FWIW --
If you want a "first razor" to shave with, I'd suggest the general advice here:
Buy a "known-good", "shave-read" razor before you hit the antique shops.
From what I read here, and my limited experience, most of the old razors were made of good steel. They were luxury items, finely-crafted, and often well-treated by their owners.
My first razor was an antique-shop razor, a Wade and Butcher, for which I overpaid. But it sharpened up nicely and shaves well. I learned a lot about rust, and how it works through steel, and honing, from sharpening that razor.
I started going around to antique shops with a 10x loupe, to check edges for little nicks and rust spots, on any razors I see. Once in a while, I find something nice, buy it, and sharpen it.
Here's my pricing logic (and it's still developing):
I can buy a "known-good", well-honed vintage razor from the SRP Classifieds for around $50, or from
Whipped Dog Straight Razor Sales for $33. It may not be beautiful, but it'll shave well.
An antique-shop razor, unless it's
really special, won't be worth more than those. And I have to sharpen it myself. So it's worth less than $33. [I haven't found any "really special" razors yet.]
Old razors
can have "hidden flaws". My most-recent purchase had a warped blade -- I discovered that during sharpening. The possibility of such a flaw keeps my "offer price" low.
People call the inexpensive antique-shop blades "project razors". If you do damage while sharpening, it's no big deal -- not a lot of time or money invested.
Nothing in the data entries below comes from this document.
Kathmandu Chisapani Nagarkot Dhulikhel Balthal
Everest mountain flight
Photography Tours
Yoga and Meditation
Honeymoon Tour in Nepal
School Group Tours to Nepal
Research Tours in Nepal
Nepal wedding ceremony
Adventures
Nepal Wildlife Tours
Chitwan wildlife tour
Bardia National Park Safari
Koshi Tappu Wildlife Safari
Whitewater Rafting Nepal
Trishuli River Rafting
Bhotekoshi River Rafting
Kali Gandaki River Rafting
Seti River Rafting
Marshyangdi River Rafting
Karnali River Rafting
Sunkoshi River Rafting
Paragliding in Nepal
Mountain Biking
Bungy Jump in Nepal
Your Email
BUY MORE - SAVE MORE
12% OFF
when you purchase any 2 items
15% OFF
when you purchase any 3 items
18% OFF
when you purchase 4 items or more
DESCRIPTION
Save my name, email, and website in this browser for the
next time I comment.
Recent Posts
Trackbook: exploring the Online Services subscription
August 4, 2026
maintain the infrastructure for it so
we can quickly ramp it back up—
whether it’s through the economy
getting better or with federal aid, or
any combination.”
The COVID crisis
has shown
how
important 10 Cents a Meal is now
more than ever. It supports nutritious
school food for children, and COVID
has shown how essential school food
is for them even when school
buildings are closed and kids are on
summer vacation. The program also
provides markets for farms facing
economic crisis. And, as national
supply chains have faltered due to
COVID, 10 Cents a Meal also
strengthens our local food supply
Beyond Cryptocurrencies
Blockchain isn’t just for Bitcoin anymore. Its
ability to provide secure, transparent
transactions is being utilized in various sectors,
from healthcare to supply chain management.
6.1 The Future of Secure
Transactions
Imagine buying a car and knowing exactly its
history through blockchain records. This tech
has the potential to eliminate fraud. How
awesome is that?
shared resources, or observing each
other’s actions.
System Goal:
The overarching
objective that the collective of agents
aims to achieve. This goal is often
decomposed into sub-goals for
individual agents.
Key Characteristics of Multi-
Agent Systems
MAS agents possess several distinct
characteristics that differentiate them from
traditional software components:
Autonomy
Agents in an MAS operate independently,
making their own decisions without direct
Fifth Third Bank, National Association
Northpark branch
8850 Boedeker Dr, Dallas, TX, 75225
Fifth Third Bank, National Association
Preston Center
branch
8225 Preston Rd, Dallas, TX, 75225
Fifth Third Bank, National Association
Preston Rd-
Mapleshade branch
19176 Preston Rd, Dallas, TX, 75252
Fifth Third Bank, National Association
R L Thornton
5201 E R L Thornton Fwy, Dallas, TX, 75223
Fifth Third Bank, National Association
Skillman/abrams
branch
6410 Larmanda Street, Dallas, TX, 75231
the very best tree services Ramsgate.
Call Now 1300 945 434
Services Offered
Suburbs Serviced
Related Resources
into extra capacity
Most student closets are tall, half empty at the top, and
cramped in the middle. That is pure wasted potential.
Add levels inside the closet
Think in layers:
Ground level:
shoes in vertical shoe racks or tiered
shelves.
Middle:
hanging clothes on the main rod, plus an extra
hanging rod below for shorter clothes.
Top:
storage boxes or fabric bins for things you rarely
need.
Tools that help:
And you might end up (as I have) with perfectly decent shavers.
My best purchase was a Boker spike-point, half-hollow razor. "Oh, that's the broken one -- $7". Even after buying a set of new plastic scales, I did OK.
Note that I'm treating this as a hobby, not as a way to chop hair off my face. They're two very different things.
I guess my advice is:
. . . Go slowly, and don't pay too much.